Initially, the Office of War Information wasn’t interested in turning Rockwell’s sketches into patriotic posters to raise money for the war effort. Instead, images of his oil paintings were published in four consecutive issues of the Saturday Evening Post, beginning on Feb. 20, 1943, accompanied by essays by Booth Tarkington, Will Durant, Carlos Bulosan and Stephen Vincent Benet.
“The paintings were a phenomenal success, with the Post receiving 25,000 reprint requests. A few months later, the government changed its tune, and in May 1943, the Post and the U.S. Treasury Department launched a joint fundraising campaign, sending the paintings on a 16-city national tour. More than one million people attended the exhibition that raised an astounding $132 million,” the Post wrote.
Lithograph prints were made available to purchase by the general public.
MiddelKoop’s father Captain Clair M. (Bud) Mason was a P-51 fighter pilot in World War II. Her mother Katherine Pursel Mason, followed the war effort closely.
“The posters had been on the wall in Marshalltown’s recruitment office,” Middelkoop said. “After the war ended in 1945, my mother was given permission to remove them from the walls and keep them.”
For decades, the posters were folded and kept in storage. In 2011, a year after her mother’s death, Middelkoop tuned into an episode of “Antiques Roadshow” that featured the posters.
“They do have some monetary value, but the main thing was the appraiser gave the whole story of how they came to be. They made lots at the time, but it’s rare to have all four together,” she said. “So I decided I wanted to donate them so they could be seen by the public and decided since they’re Marshalltown posters, and my parents were from Marshalltown, they should go to the Iowa Veterans Home.”
MiddelKoop reached out to IVH Volunteer Services Coordinator Aimee Deimerly-Snyder about how to donate the posters to the facility. Deimerly-Snyder then got in touch with IVH Public Service Supervisor Stacey Duden. Duden consulted with the Iowa State Historical Society about how to preserve the posters. She entrusted Beth Burkemper of Midwest Frame and Gallery to do the honors. The special frames are made with archival glass to keep the aged paper preserved. Since fall 2018, the four posters have been hanging in the IVH lounge.
The posters were issued in three sizes — these are the largest, at approximately 40 inches by 60 inches.
“I just think it’s fun. I saw them when I was little, stored in boxes. They were never displayed,” MiddelKoop’s brother Al Mason said.
Duden said money from a memorial fund covered the cost of the special framing.

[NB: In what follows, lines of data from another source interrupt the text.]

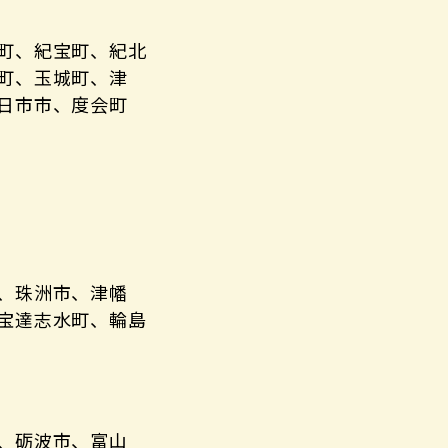
町、紀宝町、紀北
町、玉城町、津
日市市、度会町
、珠洲市、津幡
宝達志水町、輪島
、砺波市、富山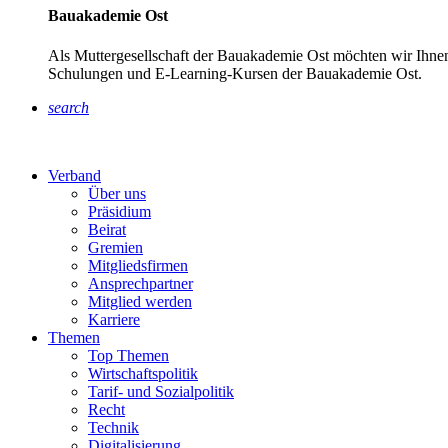
Bauakademie Ost
Als Muttergesellschaft der Bauakademie Ost möchten wir Ihnen
Schulungen und E-Learning-Kursen der Bauakademie Ost.
search
Verband
Über uns
Präsidium
Beirat
Gremien
Mitgliedsfirmen
Ansprechpartner
Mitglied werden
Karriere
Themen
Top Themen
Wirtschaftspolitik
Tarif- und Sozialpolitik
Recht
Technik
Digitalisierung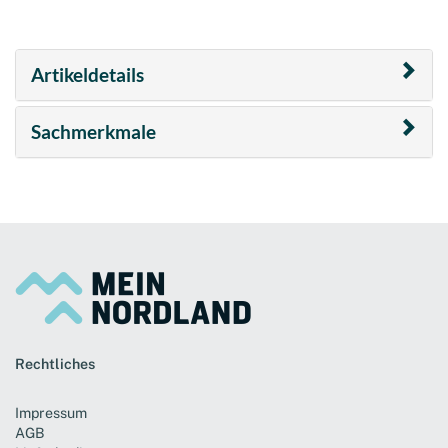
Artikeldetails
Sachmerkmale
Rechtliches
Impressum
AGB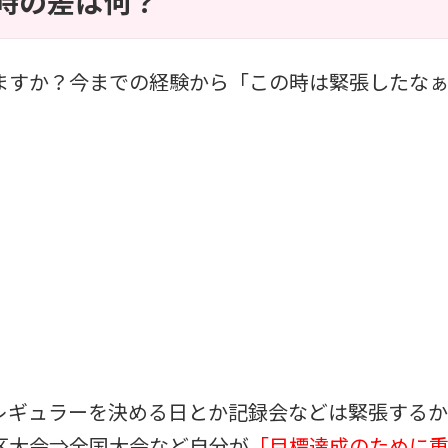
時の差は何？
ますか？今までの経験から「この時は緊張したなぁ
レギュラーを決める日とか記録会などは緊張するか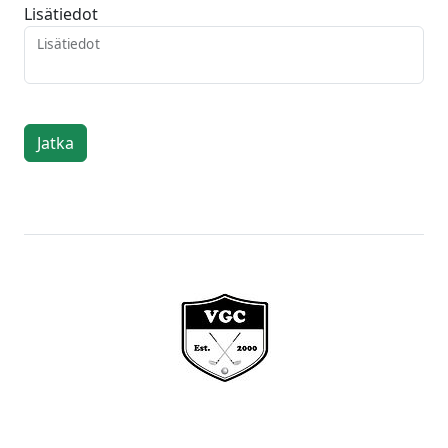
Lisätiedot
Lisätiedot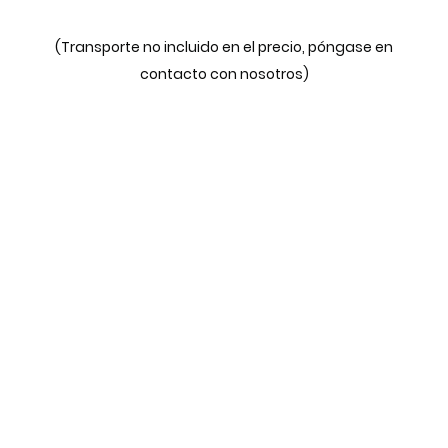
(Transporte no incluido en el precio, póngase en
contacto con nosotros)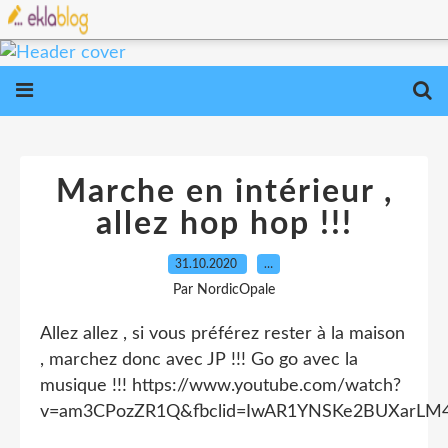
Marche en intérieur ,
allez hop hop !!!
31.10.2020
…
Par NordicOpale
Allez allez , si vous préférez rester à la maison
, marchez donc avec JP !!! Go go avec la
musique !!! https://www.youtube.com/watch?
v=am3CPozZR1Q&fbclid=IwAR1YNSKe2BUXarL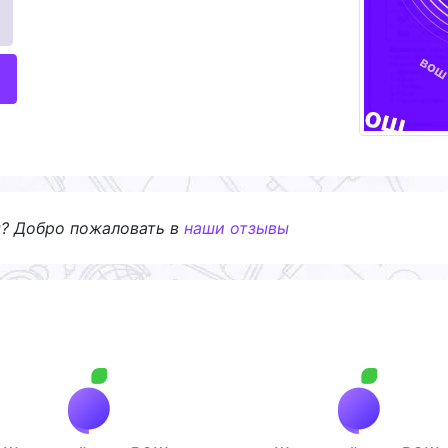
я? Добро пожаловать в
наши отзывы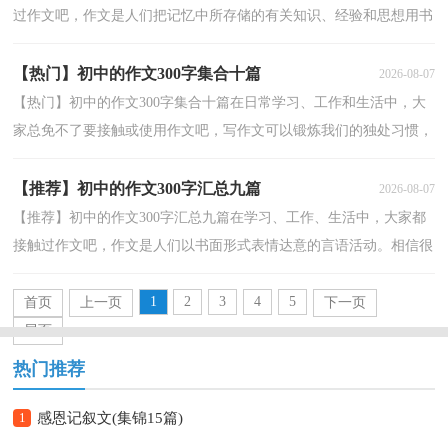
过作文吧，作文是人们把记忆中所存储的有关知识、经验和思想用书
面形式表达出来的记叙方式。你所见过的作文是什...
【热门】初中的作文300字集合十篇
2026-08-07
【热门】初中的作文300字集合十篇在日常学习、工作和生活中，大
家总免不了要接触或使用作文吧，写作文可以锻炼我们的独处习惯，
让自己的心静下来，思考自己未来的方向。如何写一篇...
【推荐】初中的作文300字汇总九篇
2026-08-07
【推荐】初中的作文300字汇总九篇在学习、工作、生活中，大家都
接触过作文吧，作文是人们以书面形式表情达意的言语活动。相信很
多朋友都对写作文感到非常苦恼吧，下面是小编整理...
1
2
3
4
5
首页
上一页
下一页
尾页
热门推荐
1
感恩记叙文(集锦15篇)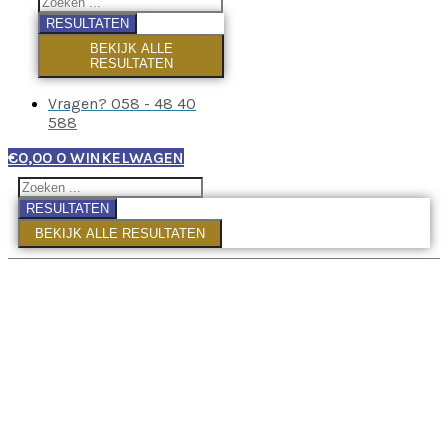
RESULTATEN
BEKIJK ALLE
RESULTATEN
Vragen? 058 - 48 40
588
€
0,00
0
WINKELWAGEN
RESULTATEN
BEKIJK ALLE RESULTATEN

“We made sure to leave the creases and tears in the posters so the integrity would be maintained,” Duden said.
IVH has 39 veterans of World War II residing at its facility.
“The posters are fantastic and the residents enjoy this room tremendously. It was very plain before, and now the room has this special touch that really is a nod to our residents and the American people,” Deimerly-Snyder said.